# XML example and exercise
****
+ study examples of accessing nodes in XML tree structure  
+ work on exercise to be completed and submitted
****
+ reference: https://docs.python.org/2.7/library/xml.etree.elementtree.html
+ data source: http://www.dbis.informatik.uni-goettingen.de/Mondial
****

In [411]:
from xml.etree import ElementTree as ET

%matplotlib inline

import pandas as pd
import numpy as np
import matplotlib.pyplot as plt

## XML example

+ for details about tree traversal and iterators, see https://docs.python.org/2.7/library/xml.etree.elementtree.html

In [412]:
document_tree = ET.parse( './data/mondial_database_less.xml' )
root = document_tree.getroot()

In [413]:
# print names of all countries
for child in document_tree.getroot():
    print (child.find('name').text)

Albania
Greece
Macedonia
Serbia
Montenegro
Kosovo
Andorra


In [414]:
# print names of all countries and their cities
for element in document_tree.iterfind('country'):
    print ('* ' + element.find('name').text + ':'),
    capitals_string = ''
    for subelement in element.getiterator('city'):
        capitals_string += subelement.find('name').text + ', '
    print (capitals_string[:-2])

* Albania:
Tirana, Shkodër, Durrës, Vlorë, Elbasan, Korçë
* Greece:
Komotini, Kavala, Athina, Peiraias, Peristeri, Acharnes, Patra, Kozani, Kerkyra, Ioannina, Thessaloniki, Iraklio, Chania, Ermoupoli, Rhodes, Tripoli, Lamia, Chalkida, Larissa, Volos, Mytilini, Karyes
* Macedonia:
Skopje, Kumanovo
* Serbia:
Beograd, Novi Sad, Niš
* Montenegro:
Podgorica
* Kosovo:
Prishtine
* Andorra:
Andorra la Vella


****
## XML exercise

Using data in 'data/mondial_database.xml', the examples above, and refering to https://docs.python.org/2.7/library/xml.etree.elementtree.html, find

1. 10 countries with the lowest infant mortality rates
2. 10 cities with the largest population
3. 10 ethnic groups with the largest overall populations (sum of best/latest estimates over all countries)
4. name and country of a) longest river, b) largest lake and c) airport at highest elevation

In [415]:
document = ET.parse( './data/mondial_database.xml' )
root= document.getroot()

# #1 Find 10 countries with the lowest infant mortality rates

In [425]:
data = []
#search through all the countries
for child in root.findall('country'):
    #find the country name
    if child.find('name') != None:
        name = child.find('name').text
    #find the country's infant mortality rate
    if child.find('infant_mortality') != None:
        infant_mort = float(child.find('infant_mortality').text)
    #find the population.  the highest population should correspond to most recent, so we take the max
    if child.findall('population') != None:
        poplist = []
        for pop in child.findall('population'):
            poplist.append(float(pop.text))
        population = max(poplist)
    data.append([name, infant_mort, population])

    
country_data= pd.DataFrame(data, columns = ['country','infant mortality','country population'])
country_data.sort_values('infant mortality').head(10)

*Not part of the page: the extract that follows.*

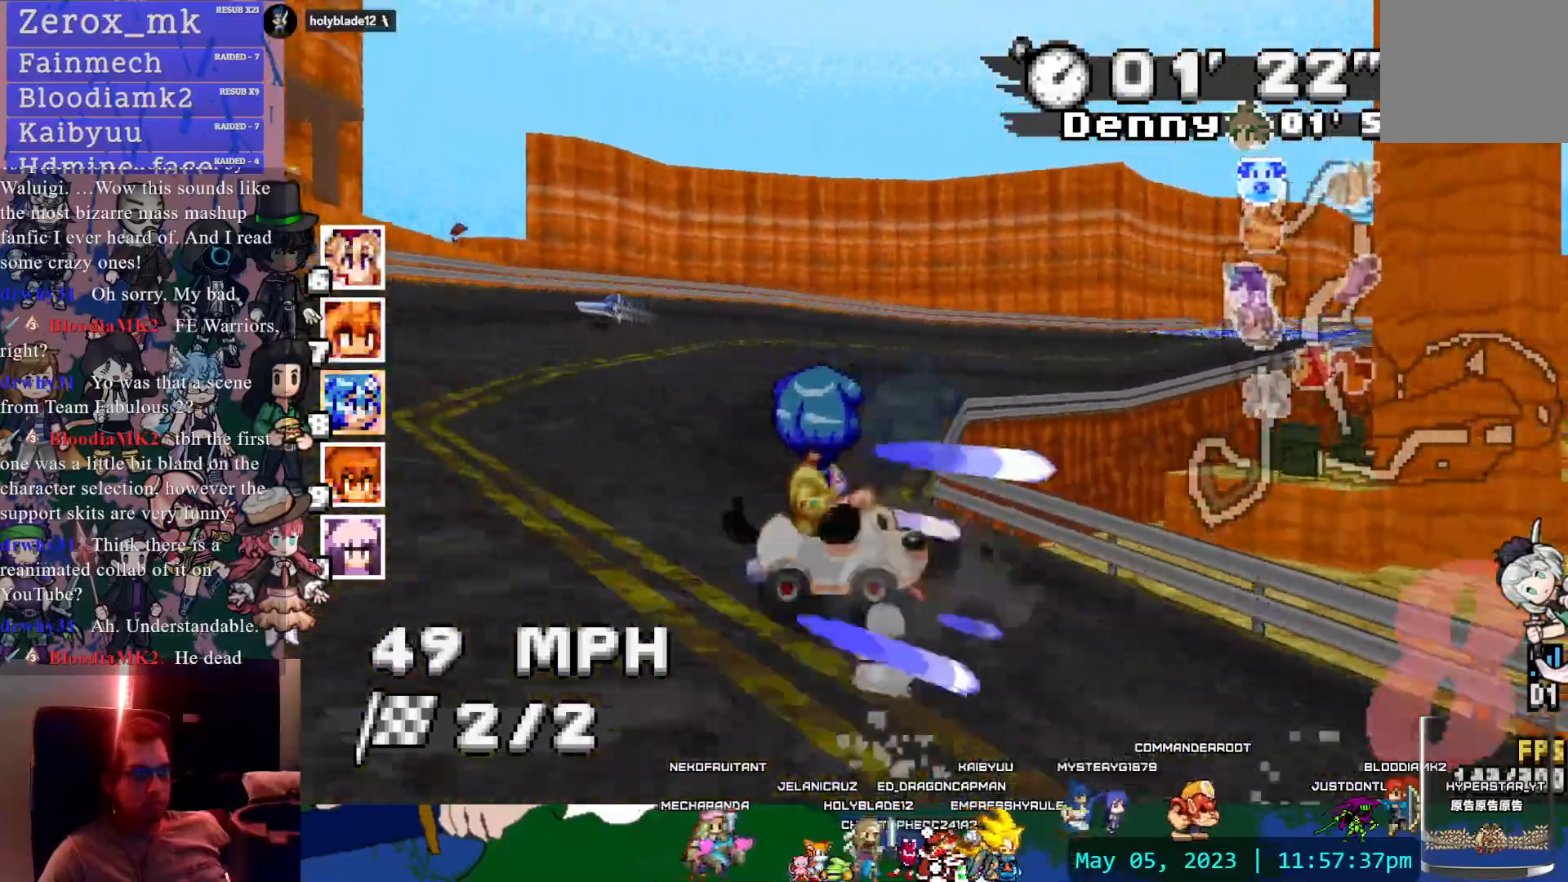
{"buttons": ["CROSS", "R1"], "left_stick": "right", "right_stick": "center", "events": [[17, "R2", "up"], [67, "R2", "down"], [233, "R2", "up"], [283, "R2", "down"], [433, "R2", "up"]]}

Unnamed: 0,country,infant mortality,country population
38,Monaco,1.81,36845.0
98,Japan,2.13,128057352.0
36,Norway,2.48,5051275.0
117,Bermuda,2.48,64237.0
106,Singapore,2.53,5076700.0
37,Sweden,2.6,9555893.0
10,Czech Republic,2.63,10562214.0
78,Hong Kong,2.73,7071576.0
79,Macao,3.13,552503.0
44,Iceland,3.15,318452.0


# #2 Find the 10 cities with the largest population

In [612]:
data = []
for country in root.findall('country'):
    for city in country.iter('city'):
        #find country name
        country_name= country.find('name').text
        #find the city name
        if city.find('name') != None:
            city_name = city.find('name').text
        #find the city population, and take the highest population number
        if city.findall('population') != None:
            poplist = []
            for pop in city.findall('population'):
                poplist.append(float(pop.text))
            if np.size(poplist) != 0:
                population = max(poplist)
        data.append([city_name,country_name,population])
#make a dataframe and sort it
city_data = pd.DataFrame(data, columns=['city','country','population'])
city_data = city_data.sort_values('population',ascending=False)
#fix formatting
city_data['population']=city_data['population'].map('{:,.0f}'.format)
city_data.head(10)
           

Unnamed: 0,city,country,population
1341,Shanghai,China,22315474
771,Istanbul,Turkey,13710512
1582,Delhi,India,12877470
1527,Mumbai,India,12442373
479,Moskva,Russia,11979529
1340,Beijing,China,11716620
2810,São Paulo,Brazil,11152344
1342,Tianjin,China,11090314
1064,Guangzhou,China,11071424
1067,Shenzhen,China,10358381


# #3 Find 10 ethnic groups with the largest overall populations (sum of best/latest estimates over all countries)

In [426]:
data = []
#find all the countries
countries = root.findall('country')
#find the ethnic groups for each country
for country in countries:
    ethnicgroups = country.findall('ethnicgroup')
    #get the data we want for each ethnic group
    for a in ethnicgroups:
        #get the country's name
        country_name = country.find('name').text
        #get the ethnic group's name
        ethgroup = a.text
        #ethnic groups only attribute is 'percentage'.  we grab just the value from this dict.
        percentage = float(a.attrib['percentage'])
        #add the data
        data.append([country_name,ethgroup, percentage])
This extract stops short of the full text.